The country is basking in a heatwave, and I am at the laptop trying to write the Victoria Christmas special. I put on some carols for atmosphere and wonder whether a mince pie would help.
It doesn’t. For inspiration, I look at Victoria’s own watercolours of Christmas at Windsor. Albert wanted to recreate the Christmases of his Coburg childhood and he put up a tree for each of their nine children, hanging them from the ceiling with tables, called altars, for presents underneath. For all their cosy, domestic image Victoria and Albert, weren’t afraid of a little bling.
An email from Mammoth, the company that makes Victoria, summoning me to a conference call. I have worked in factual TV for 30 years and can count the conference calls I have made on my fingers.
But since I joined the esoteric cult that is TV drama, I find that the conference call where one party is inevitably on top of a mountain or is a really heavy breather has become an almost daily occurrence.
For the sake of my blood pressure, I have learnt to put the calls on speaker and to practise sun salutations while others talk.
This call is about the production implications of the Christmas Special. Can we really achieve a frozen lake in August? I am attempting, unsuccessfully, to hold a crow pose, when we decide that it is possible to erect a skating rink outside the aircraft hanger that we call Buckingham Palace.
There are times when I am in awe of the power of my words to cause mayhem. But then, a Christmas special wouldn’t be special without a skating rink, a parrot and nine hanging trees covered in authentic Victorian gingerbread.
When I tell my teenage daughter about the show, she says: “It had better be good, Mum. There is nothing worse than a duff Christmas special.”

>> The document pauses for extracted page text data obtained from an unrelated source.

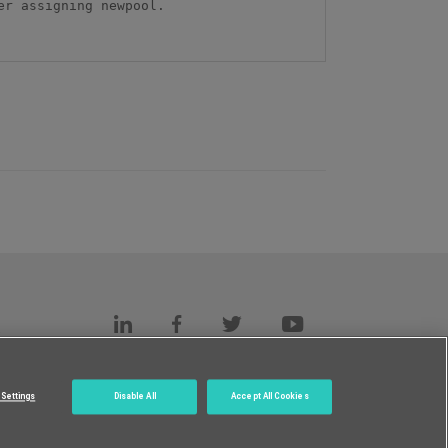
r assigning newpool.

s
c.
Settings
Disable All
Accept All Cookies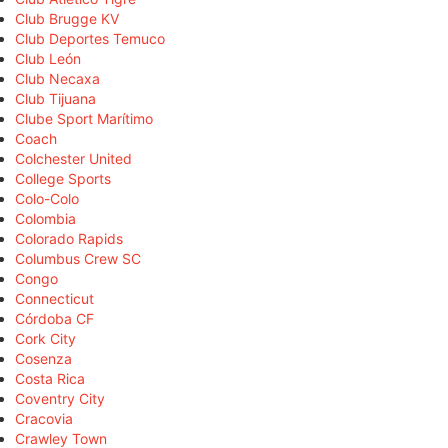
Club Brugge KV
Club Deportes Temuco
Club León
Club Necaxa
Club Tijuana
Clube Sport Marítimo
Coach
Colchester United
College Sports
Colo-Colo
Colombia
Colorado Rapids
Columbus Crew SC
Congo
Connecticut
Córdoba CF
Cork City
Cosenza
Costa Rica
Coventry City
Cracovia
Crawley Town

My hairdresser sighs and says: “I don’t envy you the responsibility.”
The producer asks hopefully: “Will anybody die, as our cast budget is pretty much spent?”

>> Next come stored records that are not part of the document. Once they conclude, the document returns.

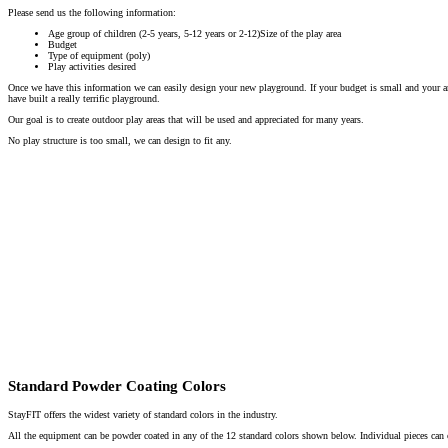
Please send us the following information:
Age group of children (2-5 years, 5-12 years or 2-12)Size of the play area
Budget
Type of equipment (poly)
Play activities desired
Once we have this information we can easily design your new playground. If your budget is small and your a
have built a really terrific playground.
Our goal is to create outdoor play areas that will be used and appreciated for many years.
No play structure is too small, we can design to fit any.
Standard Powder Coating Colors
StayFIT offers the widest variety of standard colors in the industry.
All the equipment can be powder coated in any of the 12 standard colors shown below. Individual pieces can o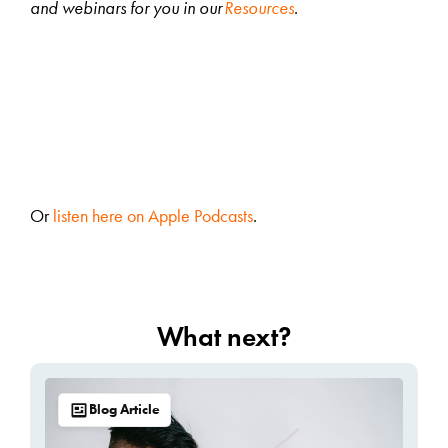
and webinars for you in our
Resources
.
Or
listen here on Apple Podcasts
.
What next?
Blog Article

I start looking at flights to places with no broadband for the festive period.
I am flying to Los Angeles for the Television Critics Association’s biannual bash, where shows are presented to the American press. At home, the writer just shows up, talks and then goes home on the Tube.
In LA, even the writer has their own make-up artist. Mine is a Native American who loves Victoria; he is disappointed that I haven’t brought a tiara.
I pontificate for hours about my inspiration for Victoria (a mixture of her diaries, my teenage daughter and a lifetime’s passion for queens) and then am accosted by an American journalist who asks me if Victoria is the mother of Elizabeth II.
I worry sometimes that there are no surprises in Victoria, that the plots are all there in Wikipedia, so I find this rather cheering.
Killing time at the airport, I have a look at my new favourite Facebook page, “For the love of Vicbourne”, where viewers have created a parallel universe in which Victoria and Lord Melbourne confound history and consummate their relationship in some very steamy fan fic.
There isn’t much sex in Victoria. I am a great believer in the erotic power of suggestion, but it is clear that my viewers have no trouble at all in filling in what happens next.
My older daughter is now my writing partner and, after a dinner where we talk about the best way of dramatising the Charge of the Light Brigade with 10 extras and some iffy CGI, my husband groans: “Now I know how Prince Charles feels. Isn’t it time that Victoria abdicated?”
Daisy Goodwin is a writer and producer.